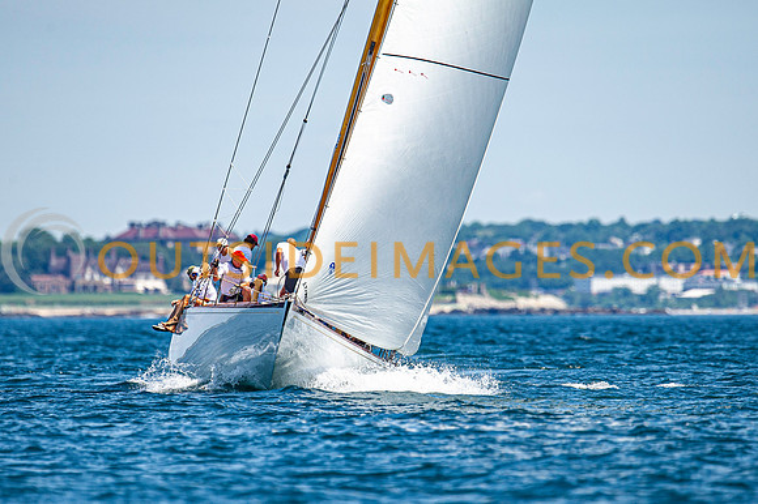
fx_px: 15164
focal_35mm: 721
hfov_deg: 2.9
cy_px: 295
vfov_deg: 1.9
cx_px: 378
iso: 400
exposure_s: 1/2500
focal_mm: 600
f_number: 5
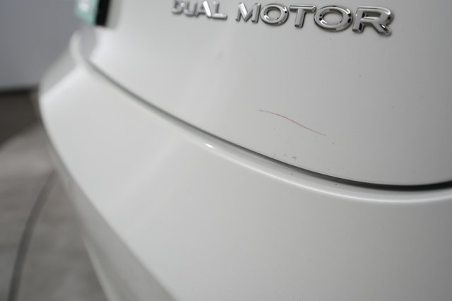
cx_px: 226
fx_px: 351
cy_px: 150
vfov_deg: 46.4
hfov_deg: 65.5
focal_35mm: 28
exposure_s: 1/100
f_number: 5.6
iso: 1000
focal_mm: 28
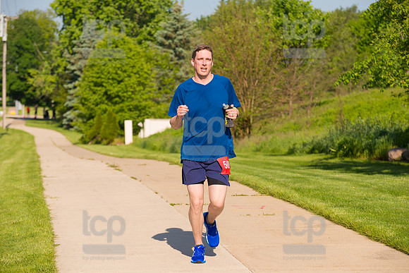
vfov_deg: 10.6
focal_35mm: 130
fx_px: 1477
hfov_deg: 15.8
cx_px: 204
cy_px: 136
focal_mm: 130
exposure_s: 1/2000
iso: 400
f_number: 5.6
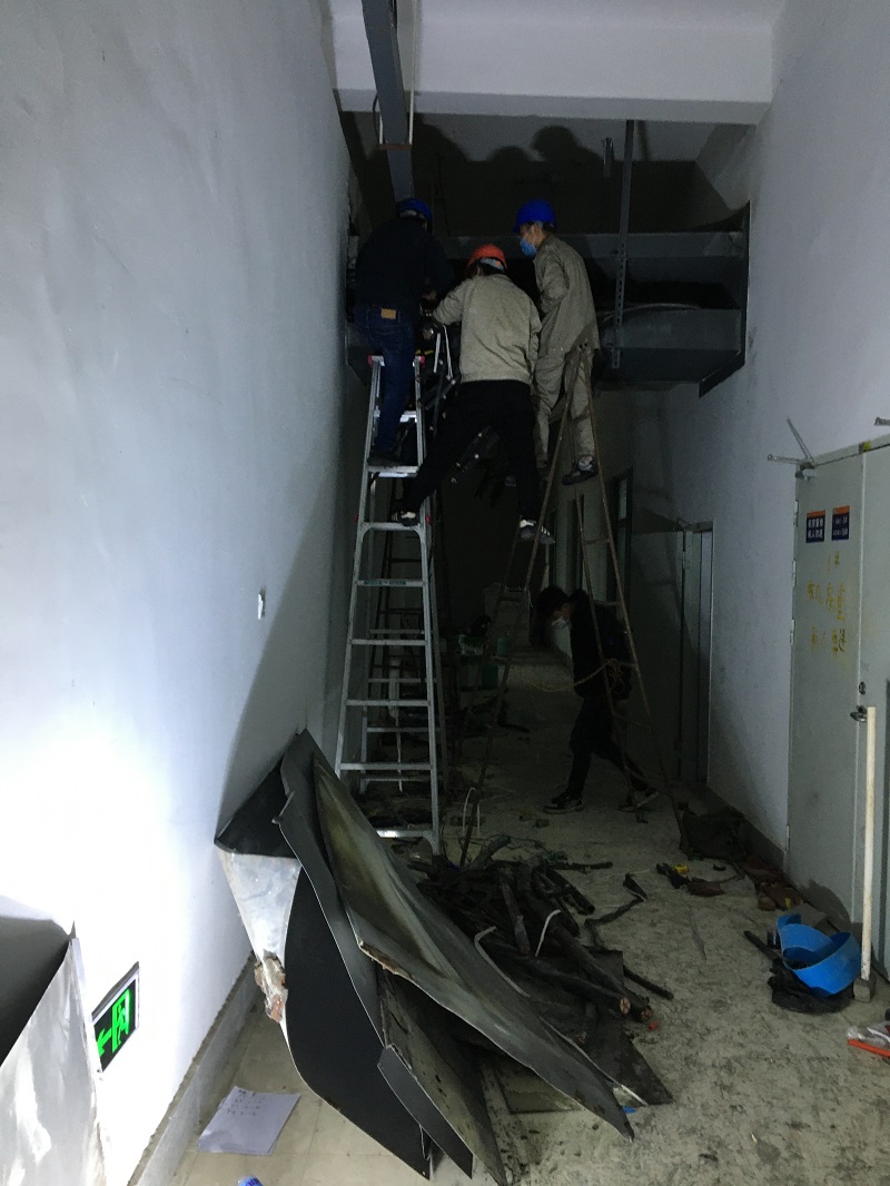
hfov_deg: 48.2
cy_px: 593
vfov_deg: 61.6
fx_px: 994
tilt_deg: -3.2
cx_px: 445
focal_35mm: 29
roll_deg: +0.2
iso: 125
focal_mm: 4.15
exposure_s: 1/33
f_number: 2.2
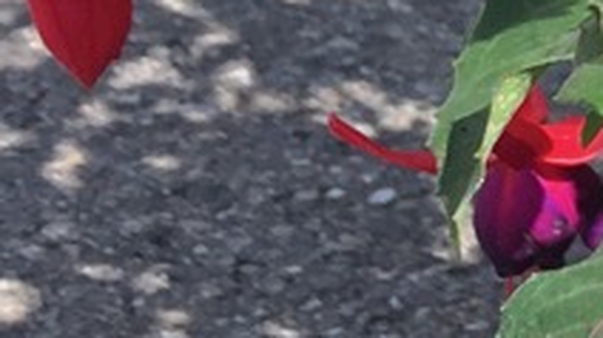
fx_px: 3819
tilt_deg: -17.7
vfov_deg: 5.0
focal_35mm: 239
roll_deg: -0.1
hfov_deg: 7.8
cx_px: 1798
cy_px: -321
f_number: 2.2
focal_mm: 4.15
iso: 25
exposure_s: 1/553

━━━━━━━━━━━━━━━━

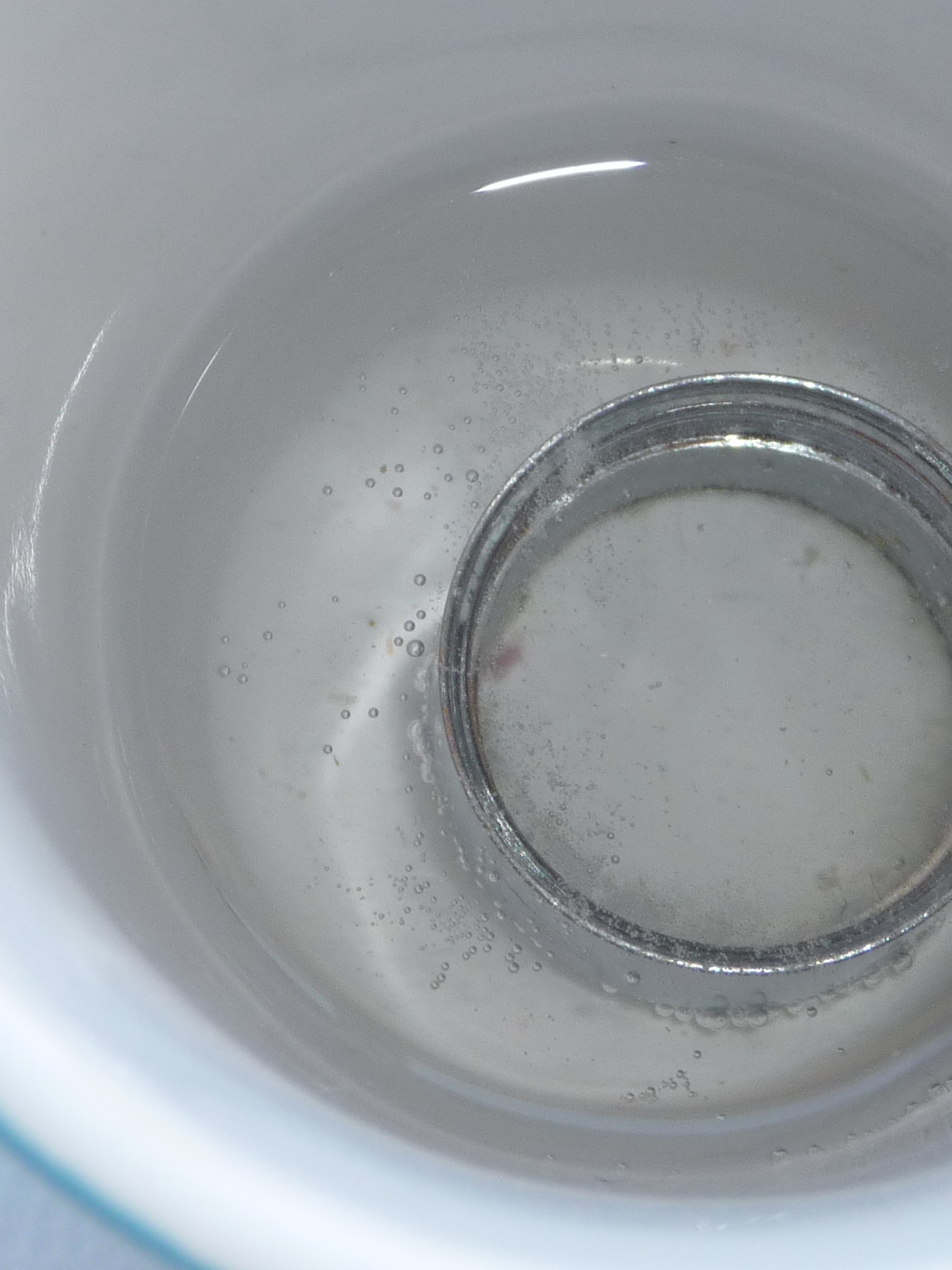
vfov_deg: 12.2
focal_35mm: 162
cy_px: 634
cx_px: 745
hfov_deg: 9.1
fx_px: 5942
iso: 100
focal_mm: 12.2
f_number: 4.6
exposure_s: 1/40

━━━━━━━━━━━━━━━━

**Exercise prompt:**
Copy the lines above exactly, starting at the one with "focal_35mm: 28" and ending at the one with "exposure_s: 1/553", both included. Leave out any pictures and add nothing else.

**Answer for this exercise:**
focal_35mm: 28
exposure_s: 1/100
f_number: 5.6
iso: 1000
focal_mm: 28
vfov_deg: 10.6
focal_35mm: 130
fx_px: 1477
hfov_deg: 15.8
cx_px: 204
cy_px: 136
focal_mm: 130
exposure_s: 1/2000
iso: 400
f_number: 5.6
hfov_deg: 48.2
cy_px: 593
vfov_deg: 61.6
fx_px: 994
tilt_deg: -3.2
cx_px: 445
focal_35mm: 29
roll_deg: +0.2
iso: 125
focal_mm: 4.15
exposure_s: 1/33
f_number: 2.2
fx_px: 3819
tilt_deg: -17.7
vfov_deg: 5.0
focal_35mm: 239
roll_deg: -0.1
hfov_deg: 7.8
cx_px: 1798
cy_px: -321
f_number: 2.2
focal_mm: 4.15
iso: 25
exposure_s: 1/553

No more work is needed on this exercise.